I explained the whole story, which everyone found quite funny. Even mom. Though she did compare me to the Menendez brothers.

I've also dosed em both with some pot brownies of late. They know about it all though. Luckily they're a bunch of old hippies so they don't mind my subversive shenanigans. Dad didn't know I dosed him with the herb at the time, so other lawyers reading this, don't blame him. It was ALL me. Damn straight.

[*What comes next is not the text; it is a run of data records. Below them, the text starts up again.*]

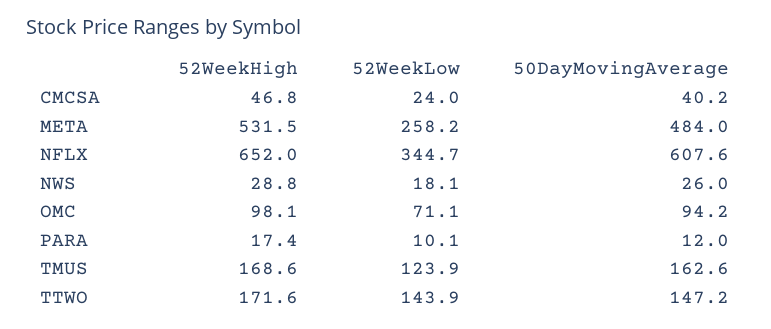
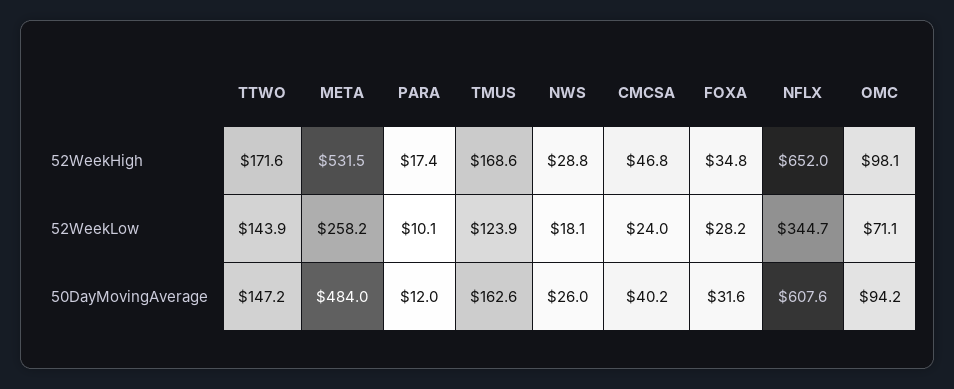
  {
    "52WeekHigh": {
      "CMCSA": 46.8,
      "META": 531.5,
      "NFLX": 652,
      "NWS": 28.8,
      "OMC": 98.1,
      "PARA": 17.4,
      "TMUS": 168.6,
-     "TTWO": 171.6
+     "TTWO": 171.6,
+     "FOXA": 34.8
    },
    "52WeekLow": {
      "CMCSA": 24,
      "META": 258.2,
      "NFLX": 344.7,
      "NWS": 18.1,
      "OMC": 71.1,
      "PARA": 10.1,
      "TMUS": 123.9,
-     "TTWO": 143.9
+     "TTWO": 143.9,
+     "FOXA": 28.2
    },
    "50DayMovingAverage": {
      "CMCSA": 40.2,
      "META": 484,
      "NFLX": 607.6,
      "NWS": 26,
      "OMC": 94.2,
      "PARA": 12,
      "TMUS": 162.6,
-     "TTWO": 147.2
+     "TTWO": 147.2,
+     "FOXA": 31.6
    }
  }

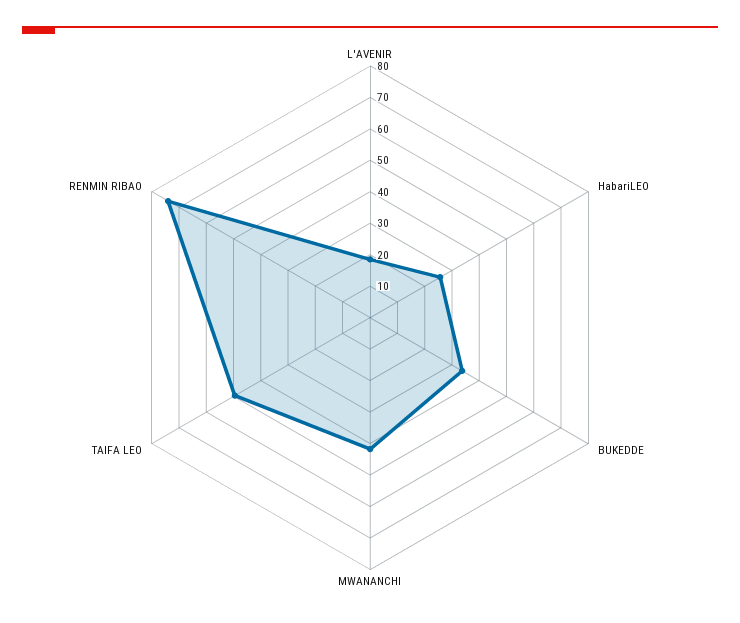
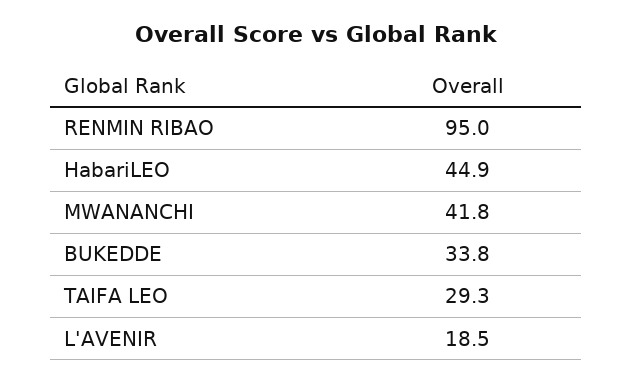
  {
    "L'AVENIR": 18.5,
-   "HabariLEO": 25,
+   "HabariLEO": 44.9,
    "BUKEDDE": 33.8,
    "MWANANCHI": 41.8,
-   "TAIFA LEO": 50,
+   "TAIFA LEO": 29.3,
-   "RENMIN RIBAO": 75
+   "RENMIN RIBAO": 95
  }

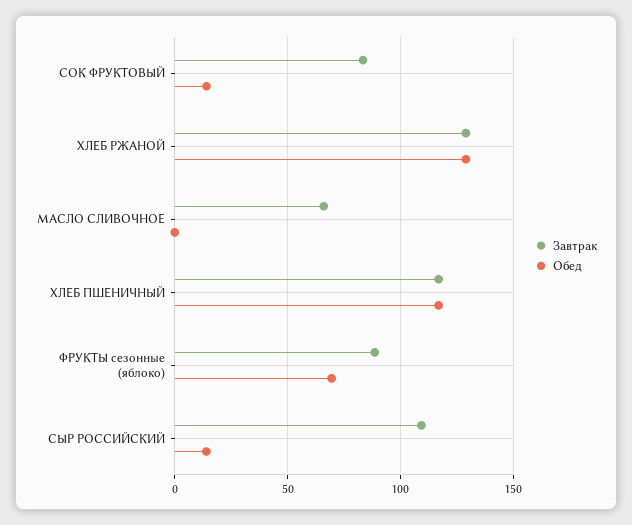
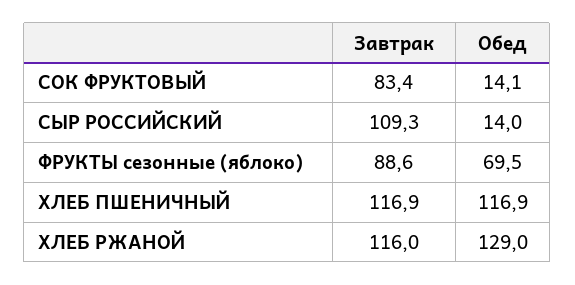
  {
    "Завтрак": {
      "СОК ФРУКТОВЫЙ": 83.4,
-     "ХЛЕБ РЖАНОЙ": 130,
+     "ХЛЕБ РЖАНОЙ": 116,
-     "МАСЛО СЛИВОЧНОЕ": 65,
      "ХЛЕБ ПШЕНИЧНЫЙ": 116.9,
      "ФРУКТЫ сезонные (яблоко)": 88.6,
      "СЫР РОССИЙСКИЙ": 109.3
    },
    "Обед": {
      "СОК ФРУКТОВЫЙ": 14.1,
      "ХЛЕБ РЖАНОЙ": 129,
-     "МАСЛО СЛИВОЧНОЕ": 0,
      "ХЛЕБ ПШЕНИЧНЫЙ": 116.9,
      "ФРУКТЫ сезонные (яблоко)": 69.5,
      "СЫР РОССИЙСКИЙ": 14
    }
  }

I'm going to do some budget shopping today at Marshalls. Yeah, you heard right. This little princess has been sticking to a strict budget—no shopping, no daily Whole Foods runs. Publix and cooking at home. It's really much more fun and I enjoy being on a budget. I'm actually under budget. (And under-shopped.) Luckily mom's in town Sunday and we'll be at the outlets. I'm long overdue for some retail therapy. And now I can buy shit that doesn't require a bra. Yipee!